◆ What is required ◆
So that the copy matches the original, write out every entry exactly.

◆ Source data ◆
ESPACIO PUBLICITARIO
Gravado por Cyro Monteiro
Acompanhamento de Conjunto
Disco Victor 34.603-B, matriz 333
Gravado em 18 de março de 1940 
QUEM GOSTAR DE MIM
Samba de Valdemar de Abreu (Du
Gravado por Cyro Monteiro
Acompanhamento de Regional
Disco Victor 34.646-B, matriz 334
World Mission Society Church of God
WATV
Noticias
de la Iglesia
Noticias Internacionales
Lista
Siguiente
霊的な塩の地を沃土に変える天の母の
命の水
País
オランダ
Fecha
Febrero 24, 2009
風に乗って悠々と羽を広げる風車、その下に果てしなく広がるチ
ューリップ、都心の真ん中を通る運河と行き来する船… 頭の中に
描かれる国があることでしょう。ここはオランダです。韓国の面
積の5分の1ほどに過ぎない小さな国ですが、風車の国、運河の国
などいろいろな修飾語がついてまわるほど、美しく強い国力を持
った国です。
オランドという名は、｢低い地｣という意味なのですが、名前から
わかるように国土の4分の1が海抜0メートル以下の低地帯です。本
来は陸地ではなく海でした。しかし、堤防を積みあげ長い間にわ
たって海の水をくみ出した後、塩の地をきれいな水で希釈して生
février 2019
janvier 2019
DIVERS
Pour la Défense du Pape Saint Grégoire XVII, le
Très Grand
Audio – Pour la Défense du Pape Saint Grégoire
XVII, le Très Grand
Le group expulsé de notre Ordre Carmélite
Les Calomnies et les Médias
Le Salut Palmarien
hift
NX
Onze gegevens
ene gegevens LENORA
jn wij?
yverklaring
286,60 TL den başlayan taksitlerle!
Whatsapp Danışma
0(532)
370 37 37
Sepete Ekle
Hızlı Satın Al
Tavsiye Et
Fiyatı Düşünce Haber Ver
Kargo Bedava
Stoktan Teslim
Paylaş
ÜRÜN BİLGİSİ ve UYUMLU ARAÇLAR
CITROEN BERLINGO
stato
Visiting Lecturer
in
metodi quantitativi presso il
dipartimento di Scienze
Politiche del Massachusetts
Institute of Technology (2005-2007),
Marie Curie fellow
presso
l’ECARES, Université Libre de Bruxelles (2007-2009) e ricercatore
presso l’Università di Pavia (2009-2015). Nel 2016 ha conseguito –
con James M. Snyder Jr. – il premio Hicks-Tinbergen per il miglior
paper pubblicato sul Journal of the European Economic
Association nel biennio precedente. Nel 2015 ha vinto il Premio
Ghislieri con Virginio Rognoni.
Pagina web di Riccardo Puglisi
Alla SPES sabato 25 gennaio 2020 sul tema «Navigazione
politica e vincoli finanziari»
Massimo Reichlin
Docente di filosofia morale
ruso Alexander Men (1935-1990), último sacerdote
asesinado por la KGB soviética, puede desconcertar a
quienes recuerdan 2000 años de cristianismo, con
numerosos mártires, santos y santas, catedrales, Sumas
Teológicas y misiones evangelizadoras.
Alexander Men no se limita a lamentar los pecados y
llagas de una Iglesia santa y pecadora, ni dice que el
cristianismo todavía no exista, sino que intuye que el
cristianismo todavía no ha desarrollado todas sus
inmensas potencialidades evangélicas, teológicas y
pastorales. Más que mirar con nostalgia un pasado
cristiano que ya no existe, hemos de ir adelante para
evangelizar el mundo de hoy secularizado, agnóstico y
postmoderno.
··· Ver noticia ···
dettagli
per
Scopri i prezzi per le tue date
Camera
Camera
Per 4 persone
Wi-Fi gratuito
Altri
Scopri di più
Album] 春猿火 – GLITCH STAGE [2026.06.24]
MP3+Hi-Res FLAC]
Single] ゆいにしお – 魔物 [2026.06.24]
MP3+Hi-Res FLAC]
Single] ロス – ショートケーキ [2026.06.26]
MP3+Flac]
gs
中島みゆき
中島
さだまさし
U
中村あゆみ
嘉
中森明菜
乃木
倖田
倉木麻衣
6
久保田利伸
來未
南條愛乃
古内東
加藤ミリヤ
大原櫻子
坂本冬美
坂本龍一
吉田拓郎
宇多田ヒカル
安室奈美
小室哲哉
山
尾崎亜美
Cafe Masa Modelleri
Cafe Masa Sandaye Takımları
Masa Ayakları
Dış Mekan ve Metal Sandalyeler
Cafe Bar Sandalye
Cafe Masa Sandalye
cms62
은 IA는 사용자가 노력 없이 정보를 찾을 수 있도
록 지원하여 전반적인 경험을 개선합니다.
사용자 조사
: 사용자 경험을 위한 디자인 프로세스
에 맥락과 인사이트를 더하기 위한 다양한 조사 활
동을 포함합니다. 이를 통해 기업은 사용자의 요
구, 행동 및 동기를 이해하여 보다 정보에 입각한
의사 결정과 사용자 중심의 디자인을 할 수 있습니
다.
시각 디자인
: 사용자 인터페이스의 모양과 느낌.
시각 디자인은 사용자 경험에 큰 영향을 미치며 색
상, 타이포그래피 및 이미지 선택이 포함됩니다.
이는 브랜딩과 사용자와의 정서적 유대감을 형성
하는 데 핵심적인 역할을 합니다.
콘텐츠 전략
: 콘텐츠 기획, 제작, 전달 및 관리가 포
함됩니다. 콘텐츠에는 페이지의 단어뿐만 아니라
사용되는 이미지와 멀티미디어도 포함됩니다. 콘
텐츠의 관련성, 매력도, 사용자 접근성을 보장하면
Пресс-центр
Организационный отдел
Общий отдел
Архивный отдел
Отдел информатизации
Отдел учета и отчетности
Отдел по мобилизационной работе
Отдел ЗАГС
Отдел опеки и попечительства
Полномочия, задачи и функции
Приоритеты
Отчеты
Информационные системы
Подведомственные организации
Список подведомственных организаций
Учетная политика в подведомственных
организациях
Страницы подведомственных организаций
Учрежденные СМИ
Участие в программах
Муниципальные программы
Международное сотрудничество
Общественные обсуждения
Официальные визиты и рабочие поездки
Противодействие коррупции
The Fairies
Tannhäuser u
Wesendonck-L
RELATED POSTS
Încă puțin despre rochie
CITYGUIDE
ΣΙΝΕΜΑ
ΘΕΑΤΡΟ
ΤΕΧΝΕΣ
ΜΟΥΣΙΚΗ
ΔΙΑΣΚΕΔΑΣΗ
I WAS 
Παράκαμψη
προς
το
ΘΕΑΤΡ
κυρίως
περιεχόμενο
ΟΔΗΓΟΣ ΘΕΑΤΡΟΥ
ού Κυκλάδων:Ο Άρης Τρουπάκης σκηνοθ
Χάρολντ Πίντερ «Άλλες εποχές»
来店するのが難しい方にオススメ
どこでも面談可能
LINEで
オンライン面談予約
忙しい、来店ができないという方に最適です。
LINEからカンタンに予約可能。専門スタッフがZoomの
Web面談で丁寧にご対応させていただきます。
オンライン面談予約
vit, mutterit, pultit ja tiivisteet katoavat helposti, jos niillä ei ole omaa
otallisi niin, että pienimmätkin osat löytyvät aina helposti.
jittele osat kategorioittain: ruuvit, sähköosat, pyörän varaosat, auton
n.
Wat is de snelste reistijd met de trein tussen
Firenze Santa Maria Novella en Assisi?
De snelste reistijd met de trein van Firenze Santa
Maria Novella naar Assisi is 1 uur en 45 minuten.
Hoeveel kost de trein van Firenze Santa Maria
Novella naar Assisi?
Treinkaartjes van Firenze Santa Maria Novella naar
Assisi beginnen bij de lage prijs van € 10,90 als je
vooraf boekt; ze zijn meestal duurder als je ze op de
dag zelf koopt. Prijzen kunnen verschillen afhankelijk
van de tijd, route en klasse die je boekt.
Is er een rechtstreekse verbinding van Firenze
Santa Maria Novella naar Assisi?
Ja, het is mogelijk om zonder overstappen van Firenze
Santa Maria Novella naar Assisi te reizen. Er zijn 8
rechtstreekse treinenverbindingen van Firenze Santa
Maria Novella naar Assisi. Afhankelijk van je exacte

◆ Completed task ◆
ESPACIO PUBLICITARIO
Gravado por Cyro Monteiro
Acompanhamento de Conjunto
Disco Victor 34.603-B, matriz 333
Gravado em 18 de março de 1940 
QUEM GOSTAR DE MIM
Samba de Valdemar de Abreu (Du
Gravado por Cyro Monteiro
Acompanhamento de Regional
Disco Victor 34.646-B, matriz 334
World Mission Society Church of God
WATV
Noticias
de la Iglesia
Noticias Internacionales
Lista
Siguiente
霊的な塩の地を沃土に変える天の母の
命の水
País
オランダ
Fecha
Febrero 24, 2009
風に乗って悠々と羽を広げる風車、その下に果てしなく広がるチ
ューリップ、都心の真ん中を通る運河と行き来する船… 頭の中に
描かれる国があることでしょう。ここはオランダです。韓国の面
積の5分の1ほどに過ぎない小さな国ですが、風車の国、運河の国
などいろいろな修飾語がついてまわるほど、美しく強い国力を持
った国です。
オランドという名は、｢低い地｣という意味なのですが、名前から
わかるように国土の4分の1が海抜0メートル以下の低地帯です。本
来は陸地ではなく海でした。しかし、堤防を積みあげ長い間にわ
たって海の水をくみ出した後、塩の地をきれいな水で希釈して生
février 2019
janvier 2019
DIVERS
Pour la Défense du Pape Saint Grégoire XVII, le
Très Grand
Audio – Pour la Défense du Pape Saint Grégoire
XVII, le Très Grand
Le group expulsé de notre Ordre Carmélite
Les Calomnies et les Médias
Le Salut Palmarien
hift
NX
Onze gegevens
ene gegevens LENORA
jn wij?
yverklaring
286,60 TL den başlayan taksitlerle!
Whatsapp Danışma
0(532)
370 37 37
Sepete Ekle
Hızlı Satın Al
Tavsiye Et
Fiyatı Düşünce Haber Ver
Kargo Bedava
Stoktan Teslim
Paylaş
ÜRÜN BİLGİSİ ve UYUMLU ARAÇLAR
CITROEN BERLINGO
stato
Visiting Lecturer
in
metodi quantitativi presso il
dipartimento di Scienze
Politiche del Massachusetts
Institute of Technology (2005-2007),
Marie Curie fellow
presso
l’ECARES, Université Libre de Bruxelles (2007-2009) e ricercatore
presso l’Università di Pavia (2009-2015). Nel 2016 ha conseguito –
con James M. Snyder Jr. – il premio Hicks-Tinbergen per il miglior
paper pubblicato sul Journal of the European Economic
Association nel biennio precedente. Nel 2015 ha vinto il Premio
Ghislieri con Virginio Rognoni.
Pagina web di Riccardo Puglisi
Alla SPES sabato 25 gennaio 2020 sul tema «Navigazione
politica e vincoli finanziari»
Massimo Reichlin
Docente di filosofia morale
ruso Alexander Men (1935-1990), último sacerdote
asesinado por la KGB soviética, puede desconcertar a
quienes recuerdan 2000 años de cristianismo, con
numerosos mártires, santos y santas, catedrales, Sumas
Teológicas y misiones evangelizadoras.
Alexander Men no se limita a lamentar los pecados y
llagas de una Iglesia santa y pecadora, ni dice que el
cristianismo todavía no exista, sino que intuye que el
cristianismo todavía no ha desarrollado todas sus
inmensas potencialidades evangélicas, teológicas y
pastorales. Más que mirar con nostalgia un pasado
cristiano que ya no existe, hemos de ir adelante para
evangelizar el mundo de hoy secularizado, agnóstico y
postmoderno.
··· Ver noticia ···
dettagli
per
Scopri i prezzi per le tue date
Camera
Camera
Per 4 persone
Wi-Fi gratuito
Altri
Scopri di più
Album] 春猿火 – GLITCH STAGE [2026.06.24]
MP3+Hi-Res FLAC]
Single] ゆいにしお – 魔物 [2026.06.24]
MP3+Hi-Res FLAC]
Single] ロス – ショートケーキ [2026.06.26]
MP3+Flac]
gs
中島みゆき
中島
さだまさし
U
中村あゆみ
嘉
中森明菜
乃木
倖田
倉木麻衣
6
久保田利伸
來未
南條愛乃
古内東
加藤ミリヤ
大原櫻子
坂本冬美
坂本龍一
吉田拓郎
宇多田ヒカル
安室奈美
小室哲哉
山
尾崎亜美
Cafe Masa Modelleri
Cafe Masa Sandaye Takımları
Masa Ayakları
Dış Mekan ve Metal Sandalyeler
Cafe Bar Sandalye
Cafe Masa Sandalye
cms62
은 IA는 사용자가 노력 없이 정보를 찾을 수 있도
록 지원하여 전반적인 경험을 개선합니다.
사용자 조사
: 사용자 경험을 위한 디자인 프로세스
에 맥락과 인사이트를 더하기 위한 다양한 조사 활
동을 포함합니다. 이를 통해 기업은 사용자의 요
구, 행동 및 동기를 이해하여 보다 정보에 입각한
의사 결정과 사용자 중심의 디자인을 할 수 있습니
다.
시각 디자인
: 사용자 인터페이스의 모양과 느낌.
시각 디자인은 사용자 경험에 큰 영향을 미치며 색
상, 타이포그래피 및 이미지 선택이 포함됩니다.
이는 브랜딩과 사용자와의 정서적 유대감을 형성
하는 데 핵심적인 역할을 합니다.
콘텐츠 전략
: 콘텐츠 기획, 제작, 전달 및 관리가 포
함됩니다. 콘텐츠에는 페이지의 단어뿐만 아니라
사용되는 이미지와 멀티미디어도 포함됩니다. 콘
텐츠의 관련성, 매력도, 사용자 접근성을 보장하면
Пресс-центр
Организационный отдел
Общий отдел
Архивный отдел
Отдел информатизации
Отдел учета и отчетности
Отдел по мобилизационной работе
Отдел ЗАГС
Отдел опеки и попечительства
Полномочия, задачи и функции
Приоритеты
Отчеты
Информационные системы
Подведомственные организации
Список подведомственных организаций
Учетная политика в подведомственных
организациях
Страницы подведомственных организаций
Учрежденные СМИ
Участие в программах
Муниципальные программы
Международное сотрудничество
Общественные обсуждения
Официальные визиты и рабочие поездки
Противодействие коррупции
The Fairies
Tannhäuser u
Wesendonck-L
RELATED POSTS
Încă puțin despre rochie
CITYGUIDE
ΣΙΝΕΜΑ
ΘΕΑΤΡΟ
ΤΕΧΝΕΣ
ΜΟΥΣΙΚΗ
ΔΙΑΣΚΕΔΑΣΗ
I WAS 
Παράκαμψη
προς
το
ΘΕΑΤΡ
κυρίως
περιεχόμενο
ΟΔΗΓΟΣ ΘΕΑΤΡΟΥ
ού Κυκλάδων:Ο Άρης Τρουπάκης σκηνοθ
Χάρολντ Πίντερ «Άλλες εποχές»
来店するのが難しい方にオススメ
どこでも面談可能
LINEで
オンライン面談予約
忙しい、来店ができないという方に最適です。
LINEからカンタンに予約可能。専門スタッフがZoomの
Web面談で丁寧にご対応させていただきます。
オンライン面談予約
vit, mutterit, pultit ja tiivisteet katoavat helposti, jos niillä ei ole omaa
otallisi niin, että pienimmätkin osat löytyvät aina helposti.
jittele osat kategorioittain: ruuvit, sähköosat, pyörän varaosat, auton
n.
Wat is de snelste reistijd met de trein tussen
Firenze Santa Maria Novella en Assisi?
De snelste reistijd met de trein van Firenze Santa
Maria Novella naar Assisi is 1 uur en 45 minuten.
Hoeveel kost de trein van Firenze Santa Maria
Novella naar Assisi?
Treinkaartjes van Firenze Santa Maria Novella naar
Assisi beginnen bij de lage prijs van € 10,90 als je
vooraf boekt; ze zijn meestal duurder als je ze op de
dag zelf koopt. Prijzen kunnen verschillen afhankelijk
van de tijd, route en klasse die je boekt.
Is er een rechtstreekse verbinding van Firenze
Santa Maria Novella naar Assisi?
Ja, het is mogelijk om zonder overstappen van Firenze
Santa Maria Novella naar Assisi te reizen. Er zijn 8
rechtstreekse treinenverbindingen van Firenze Santa
Maria Novella naar Assisi. Afhankelijk van je exacte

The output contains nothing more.